**Exercise**. Give the data again in full, without pictures.

━━━━━ Input material

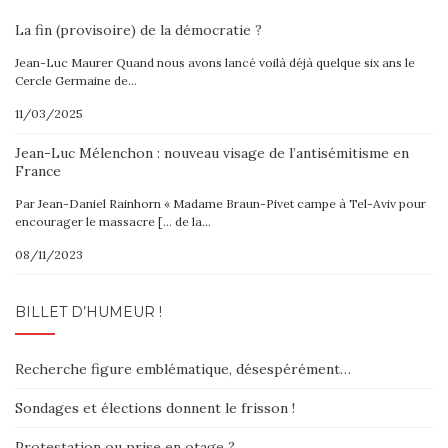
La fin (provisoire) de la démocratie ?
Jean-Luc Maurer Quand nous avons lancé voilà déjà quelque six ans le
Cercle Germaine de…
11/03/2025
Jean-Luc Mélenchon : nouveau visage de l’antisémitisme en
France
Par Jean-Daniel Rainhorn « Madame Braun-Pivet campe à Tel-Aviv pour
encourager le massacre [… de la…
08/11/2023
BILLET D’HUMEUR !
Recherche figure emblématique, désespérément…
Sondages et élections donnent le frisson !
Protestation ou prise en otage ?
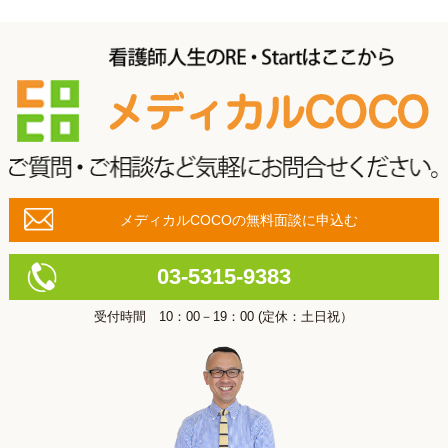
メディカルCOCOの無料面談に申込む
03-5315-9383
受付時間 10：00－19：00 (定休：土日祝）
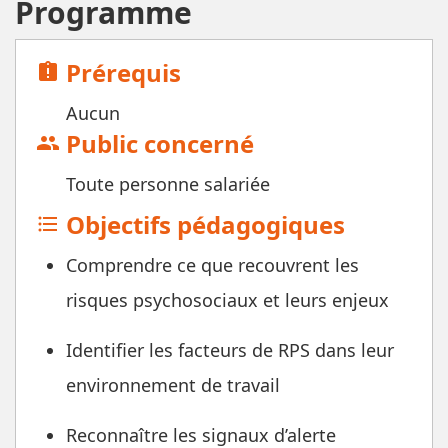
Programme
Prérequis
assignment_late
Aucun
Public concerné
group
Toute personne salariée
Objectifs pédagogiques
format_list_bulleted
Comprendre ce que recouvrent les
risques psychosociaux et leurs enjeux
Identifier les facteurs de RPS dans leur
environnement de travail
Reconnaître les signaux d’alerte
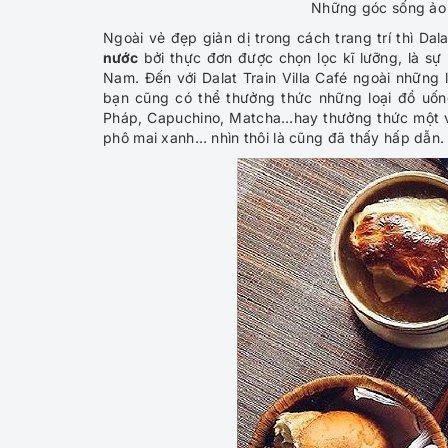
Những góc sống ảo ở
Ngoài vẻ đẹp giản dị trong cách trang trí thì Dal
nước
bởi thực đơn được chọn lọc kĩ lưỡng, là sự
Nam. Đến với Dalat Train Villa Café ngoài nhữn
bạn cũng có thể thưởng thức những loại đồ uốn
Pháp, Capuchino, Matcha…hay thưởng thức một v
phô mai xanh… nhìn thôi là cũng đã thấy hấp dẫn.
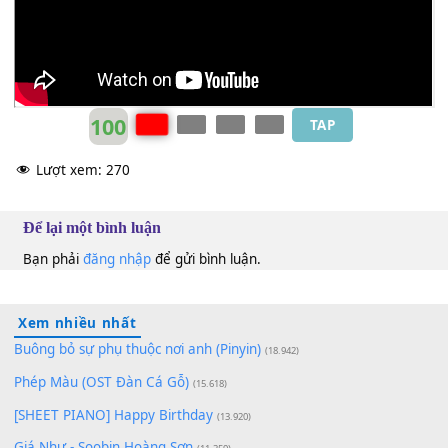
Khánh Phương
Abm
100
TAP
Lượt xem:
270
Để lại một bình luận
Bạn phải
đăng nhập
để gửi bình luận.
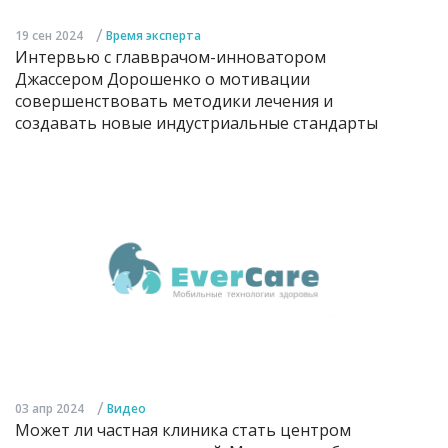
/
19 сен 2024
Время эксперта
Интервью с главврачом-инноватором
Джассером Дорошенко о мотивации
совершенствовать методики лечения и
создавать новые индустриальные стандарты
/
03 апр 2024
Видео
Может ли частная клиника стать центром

━━━━━━━━━━

**Result of this exercise**.
La fin (provisoire) de la démocratie ?
Jean-Luc Maurer Quand nous avons lancé voilà déjà quelque six ans le
Cercle Germaine de…
11/03/2025
Jean-Luc Mélenchon : nouveau visage de l’antisémitisme en
France
Par Jean-Daniel Rainhorn « Madame Braun-Pivet campe à Tel-Aviv pour
encourager le massacre [… de la…
08/11/2023
BILLET D’HUMEUR !
Recherche figure emblématique, désespérément…
Sondages et élections donnent le frisson !
Protestation ou prise en otage ?
メディカルCOCOの無料面談に申込む
03-5315-9383
受付時間 10：00－19：00 (定休：土日祝）
Programme
Prérequis
assignment_late
Aucun
Public concerné
group
Toute personne salariée
Objectifs pédagogiques
format_list_bulleted
Comprendre ce que recouvrent les
risques psychosociaux et leurs enjeux
Identifier les facteurs de RPS dans leur
environnement de travail
Reconnaître les signaux d’alerte
Những góc sống ảo ở
Ngoài vẻ đẹp giản dị trong cách trang trí thì Dal
nước
bởi thực đơn được chọn lọc kĩ lưỡng, là sự
Nam. Đến với Dalat Train Villa Café ngoài nhữn
bạn cũng có thể thưởng thức những loại đồ uốn
Pháp, Capuchino, Matcha…hay thưởng thức một v
phô mai xanh… nhìn thôi là cũng đã thấy hấp dẫn.
Khánh Phương
Abm
100
TAP
Lượt xem:
270
Để lại một bình luận
Bạn phải
đăng nhập
để gửi bình luận.
/
19 сен 2024
Время эксперта
Интервью с главврачом-инноватором
Джассером Дорошенко о мотивации
совершенствовать методики лечения и
создавать новые индустриальные стандарты
/
03 апр 2024
Видео
Может ли частная клиника стать центром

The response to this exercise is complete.